╭─ Extracted entries
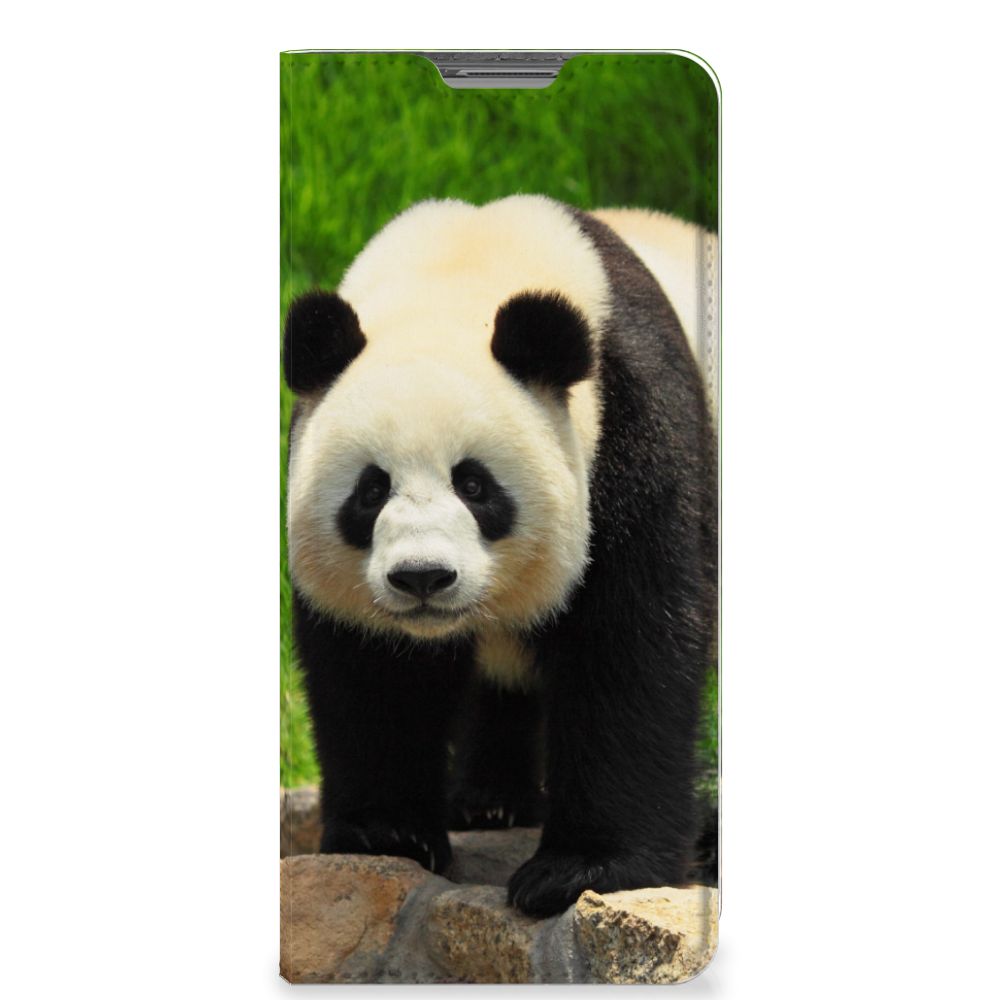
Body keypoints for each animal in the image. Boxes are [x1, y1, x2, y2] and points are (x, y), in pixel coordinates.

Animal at [283, 194, 717, 918]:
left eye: (475, 485)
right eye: (371, 491)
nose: (423, 577)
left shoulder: (635, 425)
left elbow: (630, 644)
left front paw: (581, 869)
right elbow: (373, 671)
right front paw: (386, 832)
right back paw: (489, 801)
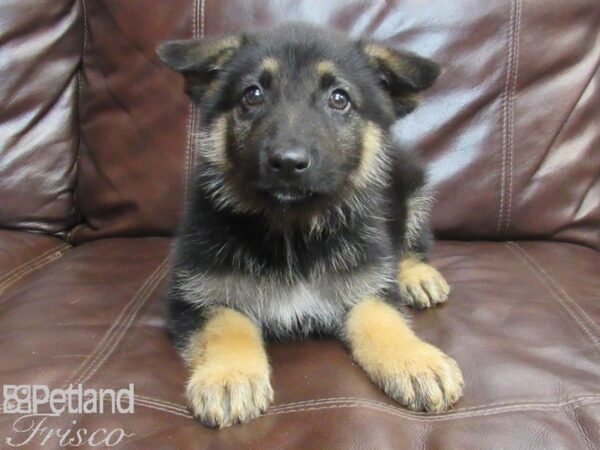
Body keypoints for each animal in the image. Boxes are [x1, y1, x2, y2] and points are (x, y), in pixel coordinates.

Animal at [159, 22, 464, 428]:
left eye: (339, 99)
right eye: (252, 94)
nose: (287, 162)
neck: (294, 229)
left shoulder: (366, 283)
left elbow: (383, 319)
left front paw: (416, 360)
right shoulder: (195, 295)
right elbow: (227, 324)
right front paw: (229, 375)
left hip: (411, 186)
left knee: (413, 244)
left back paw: (418, 276)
╰─
The expected output is the lines from the one with "left elbow: (383, 319)" through the end of the data, exactly as written and nothing more.

left elbow: (383, 319)
left front paw: (416, 360)
right shoulder: (195, 295)
right elbow: (227, 324)
right front paw: (229, 375)
left hip: (411, 186)
left knee: (413, 244)
left back paw: (418, 276)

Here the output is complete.